Início de ano é sempre um período um tanto turbulento, mas de extrema importância para as AJUPs e outros projetos de extensão nas universidades. Além da (infelizmente inevitável) saída de alguns integrantes e a necessária renovação do grupo (que passa por trabalhosas reuniões de planejamento da divulgação do projeto, inserção de novos integrantes, sensibilização, formação etc), é ainda um momento geralmente propício para um balanço das atividades realizadas até então, com vistas ao planejamento das atividades futuras.

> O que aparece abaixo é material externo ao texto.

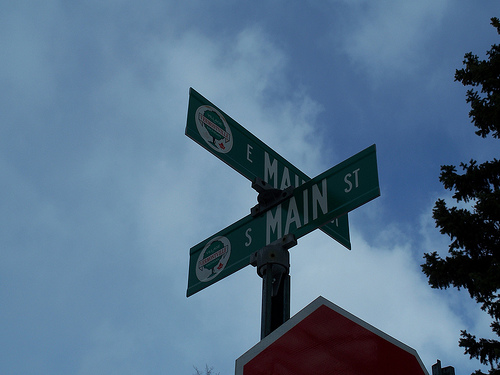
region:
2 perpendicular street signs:
[160, 86, 375, 297]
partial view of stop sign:
[220, 295, 440, 371]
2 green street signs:
[165, 85, 385, 298]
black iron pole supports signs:
[253, 246, 298, 346]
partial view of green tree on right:
[426, 16, 498, 374]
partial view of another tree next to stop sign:
[172, 357, 236, 374]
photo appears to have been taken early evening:
[2, 2, 497, 374]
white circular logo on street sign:
[189, 241, 236, 288]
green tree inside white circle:
[194, 229, 231, 283]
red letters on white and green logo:
[192, 226, 232, 296]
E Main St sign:
[180, 83, 355, 252]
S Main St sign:
[185, 142, 382, 297]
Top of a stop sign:
[231, 292, 437, 373]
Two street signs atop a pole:
[181, 84, 384, 301]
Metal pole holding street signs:
[258, 244, 296, 340]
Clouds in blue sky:
[2, 2, 476, 356]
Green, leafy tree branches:
[420, 12, 497, 374]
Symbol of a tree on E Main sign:
[188, 87, 238, 160]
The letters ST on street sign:
[338, 163, 365, 197]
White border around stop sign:
[226, 292, 431, 372]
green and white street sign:
[181, 84, 382, 296]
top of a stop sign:
[233, 293, 431, 373]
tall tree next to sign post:
[422, 14, 499, 373]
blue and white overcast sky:
[0, 1, 499, 373]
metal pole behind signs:
[248, 247, 292, 339]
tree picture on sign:
[188, 233, 232, 283]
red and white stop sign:
[229, 293, 431, 373]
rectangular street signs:
[163, 80, 380, 298]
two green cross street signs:
[183, 86, 383, 299]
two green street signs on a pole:
[183, 86, 381, 308]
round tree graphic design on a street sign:
[188, 236, 245, 283]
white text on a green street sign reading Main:
[260, 179, 335, 243]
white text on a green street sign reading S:
[235, 223, 256, 250]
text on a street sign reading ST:
[338, 166, 369, 194]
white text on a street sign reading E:
[238, 139, 258, 166]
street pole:
[256, 243, 292, 339]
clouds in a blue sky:
[0, 6, 178, 356]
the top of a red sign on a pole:
[233, 293, 431, 373]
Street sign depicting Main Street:
[175, 84, 441, 374]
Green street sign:
[177, 79, 411, 309]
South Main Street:
[167, 147, 413, 297]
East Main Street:
[167, 57, 394, 256]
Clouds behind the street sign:
[25, 24, 495, 365]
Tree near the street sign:
[388, 11, 494, 373]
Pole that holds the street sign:
[230, 234, 297, 374]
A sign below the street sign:
[195, 284, 495, 374]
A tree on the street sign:
[177, 229, 247, 293]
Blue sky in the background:
[12, 16, 499, 334]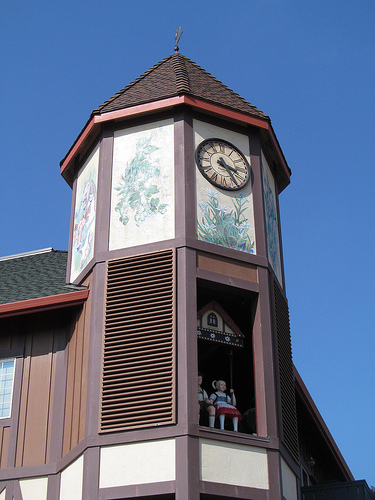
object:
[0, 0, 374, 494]
sky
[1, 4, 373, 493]
view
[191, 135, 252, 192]
clock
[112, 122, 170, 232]
design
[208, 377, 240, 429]
girl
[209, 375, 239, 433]
doll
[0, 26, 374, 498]
building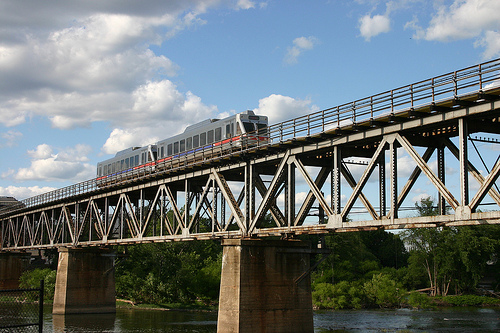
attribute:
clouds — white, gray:
[1, 0, 206, 188]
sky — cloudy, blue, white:
[8, 12, 482, 146]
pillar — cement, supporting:
[215, 236, 318, 328]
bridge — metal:
[5, 67, 489, 240]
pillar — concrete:
[52, 248, 120, 308]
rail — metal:
[116, 60, 499, 155]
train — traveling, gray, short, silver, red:
[91, 107, 274, 194]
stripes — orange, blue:
[100, 139, 253, 183]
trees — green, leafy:
[117, 245, 214, 301]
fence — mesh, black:
[0, 276, 46, 331]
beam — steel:
[304, 123, 490, 228]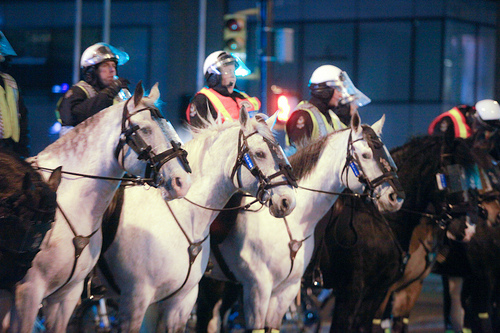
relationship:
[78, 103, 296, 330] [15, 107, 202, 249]
horse to left of horse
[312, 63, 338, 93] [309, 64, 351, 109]
helmet on head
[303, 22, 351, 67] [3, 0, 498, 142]
window of building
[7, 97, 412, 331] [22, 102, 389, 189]
three horses with different manes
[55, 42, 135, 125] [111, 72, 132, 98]
officer drinking from a water bottle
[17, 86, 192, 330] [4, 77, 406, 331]
horses in a row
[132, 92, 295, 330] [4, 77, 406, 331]
horses in a row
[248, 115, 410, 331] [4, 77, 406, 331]
horses in a row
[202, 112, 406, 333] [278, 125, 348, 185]
horse with brown mane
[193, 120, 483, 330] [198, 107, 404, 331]
horse to right of horse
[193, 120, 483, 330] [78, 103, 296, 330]
horse to right of horse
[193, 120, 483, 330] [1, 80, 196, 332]
horse to right of horse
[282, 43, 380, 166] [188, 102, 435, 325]
officer on a horse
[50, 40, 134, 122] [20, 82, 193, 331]
officer on horse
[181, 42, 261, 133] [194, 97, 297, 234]
officer on horse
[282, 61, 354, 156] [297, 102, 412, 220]
officer on horse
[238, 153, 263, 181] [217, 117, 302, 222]
bridle on horse face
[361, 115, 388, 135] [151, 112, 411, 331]
ear on horse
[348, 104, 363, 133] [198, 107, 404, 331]
ear on horse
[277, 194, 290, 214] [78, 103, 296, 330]
nose on horse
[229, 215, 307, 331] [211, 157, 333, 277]
chest on horse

Já se discutiu anteriormente aqui no blogue sobre alguns elementos essenciais para a formação de uma AJUP, o que certamente precisamos seguir aprofundando cada vez mais. Meu intuito, agora, é mais de fazer uma pro-vocação (o mais propositiva possível), tanto para projetos novos como para grupos mais antigos e consolidados, no sentido de (re)discutir o direcionamento das atividades de AJUP e as suas formas organizativas correspondentes.
Está sendo desenvolvida pela RENAJU uma proposta de mapa dos conflitos nos quais os projetos da Rede estão inseridos, iniciativa que não só contribui para um maior conhecimento dos projetos entre si, como também nos possibilita avançar no debate sobre as práticas concretas dos grupos, no sentido de aprimorar sua organização interna e sua proposta metodológica de atuação.
Me parece interessante, para adentrar nesse debate, partirmos do fundamento de que a AJUP representa uma forma de uso alternativo da universidade, que não tem a mera função de conceder horas complementares ao estudante ou ser uma forma de expiação do "complexo de culpa" que acomete alguns por estudar "de graça" num país de pobres e miseráveis. Pelo contrário, as AJUPs tanto têm um papel de intervenção na realidade concreta no sentido de sua transformação (o que faz avançar as lutas populares nos seus diversos âmbitos), como de formar juristas que compreendam a dialética social do Direito e atuem, onde estiverem, na defesa dos explorados e dos oprimidos de nossa sociedade.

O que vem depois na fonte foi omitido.